DATA IN THIS EXERCISE section start
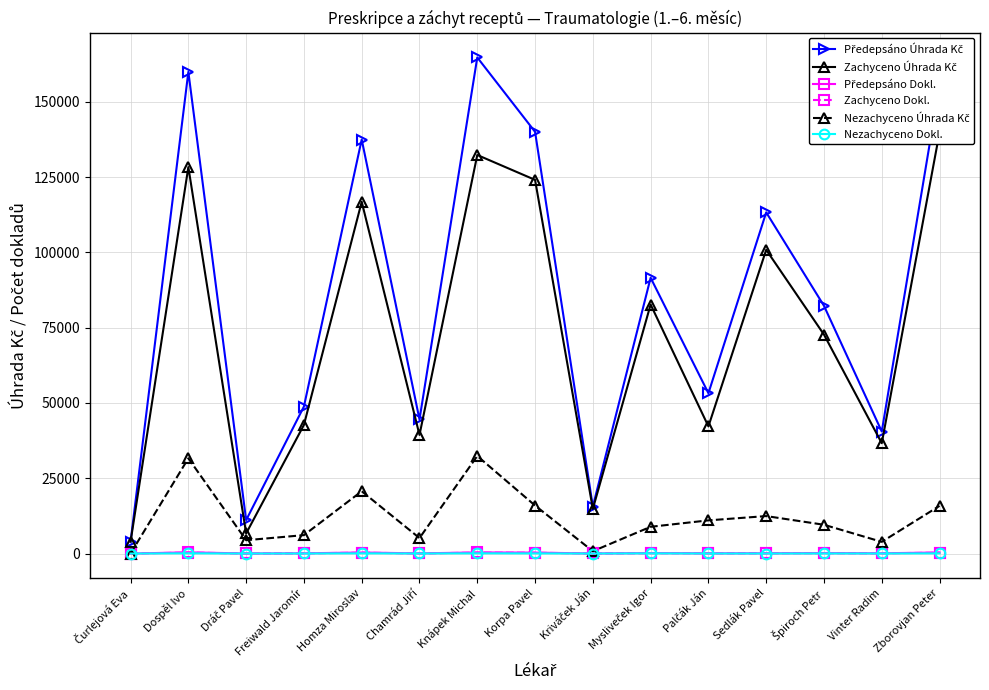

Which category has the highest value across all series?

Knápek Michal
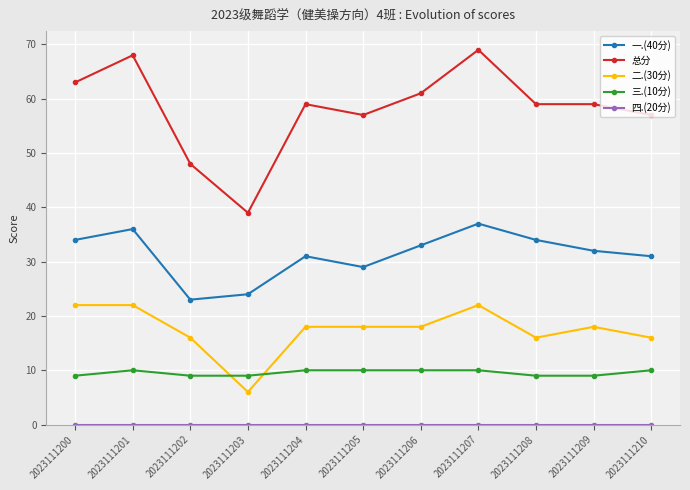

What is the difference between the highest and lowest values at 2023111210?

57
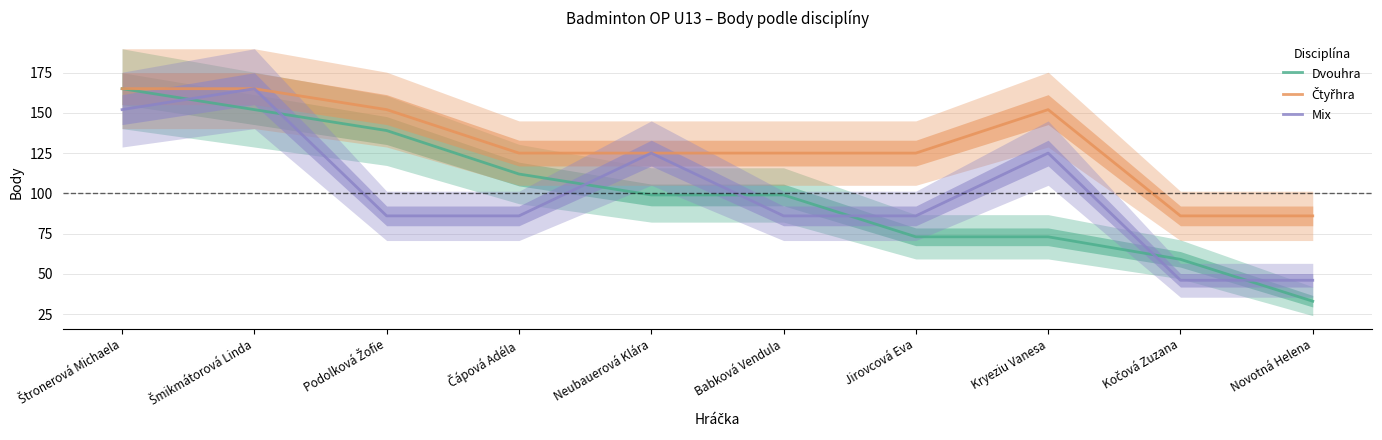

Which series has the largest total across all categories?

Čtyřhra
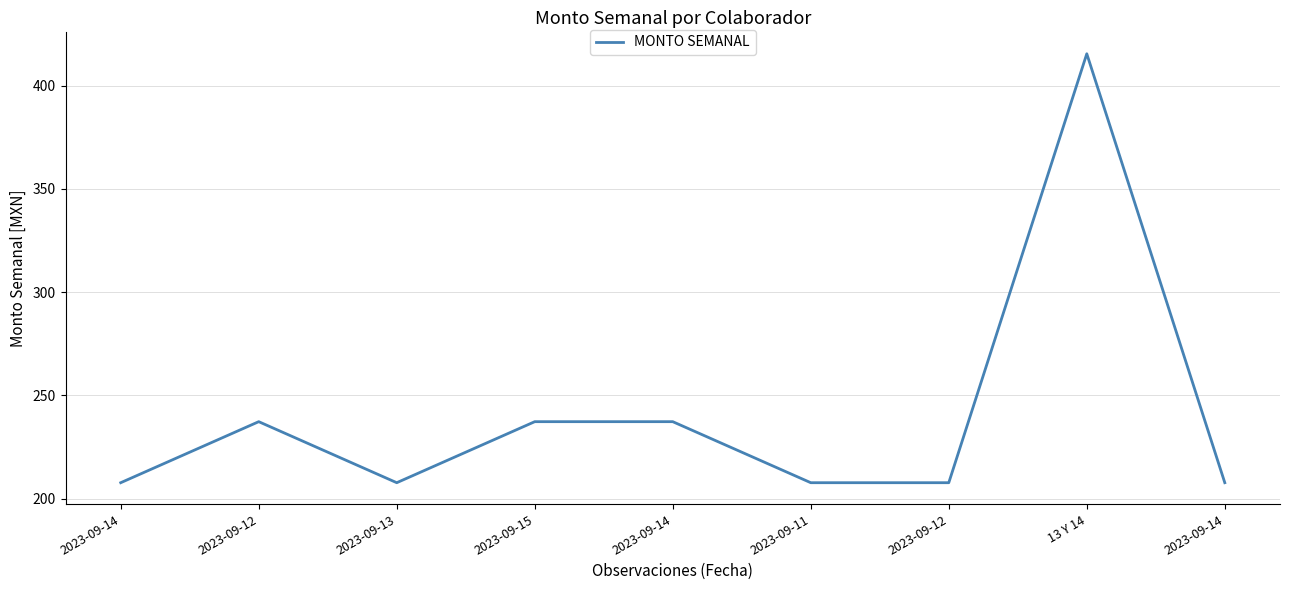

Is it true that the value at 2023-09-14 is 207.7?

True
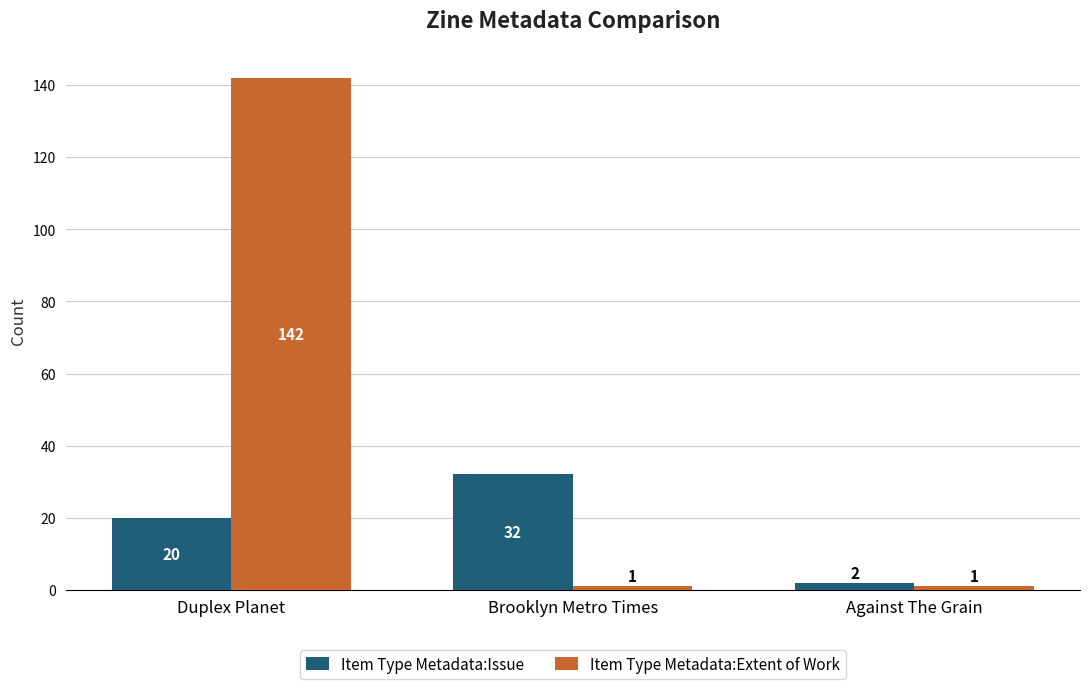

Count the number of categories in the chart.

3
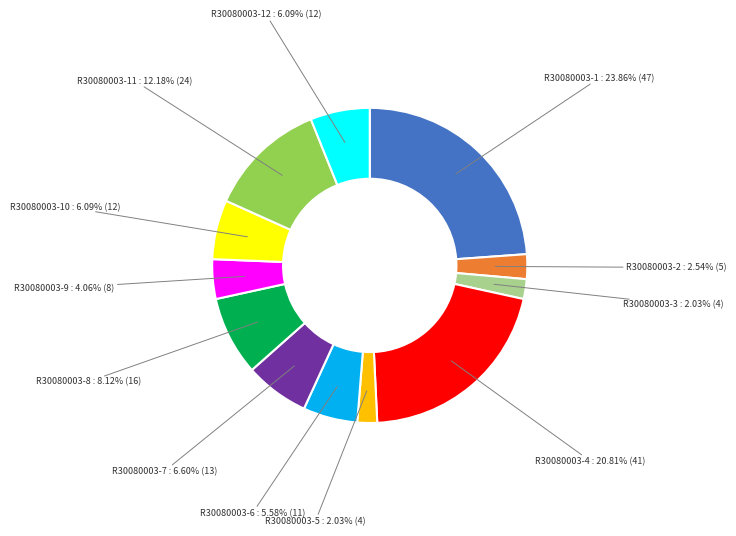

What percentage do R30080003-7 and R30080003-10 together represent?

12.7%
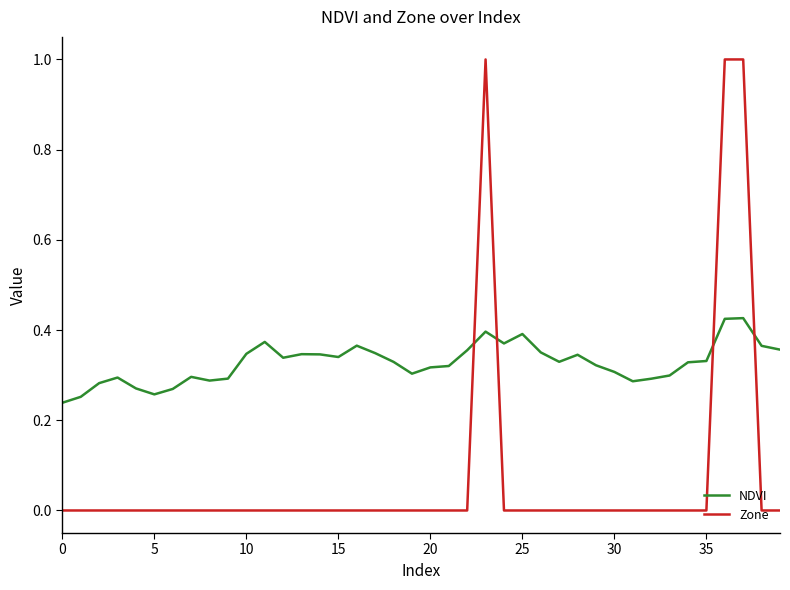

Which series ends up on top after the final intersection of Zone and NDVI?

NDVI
DATA IN THIS EXERCISE section end
Can you arrange the lines above as a Markdown table with the columns Row (a running number) and Line, leaving out the blank lines and the pictures?

## RESPONSE TO THE TASK:
| Row | Line |
|---|---|
| 1 | Which category has the highest value across all series? |
| 2 | Knápek Michal |
| 3 | What is the difference between the highest and lowest values at 2023111210? |
| 4 | 57 |
| 5 | Which series has the largest total across all categories? |
| 6 | Čtyřhra |
| 7 | Is it true that the value at 2023-09-14 is 207.7? |
| 8 | True |
| 9 | Count the number of categories in the chart. |
| 10 | 3 |
| 11 | What percentage do R30080003-7 and R30080003-10 together represent? |
| 12 | 12.7% |
| 13 | Which series ends up on top after the final intersection of Zone and NDVI? |
| 14 | NDVI |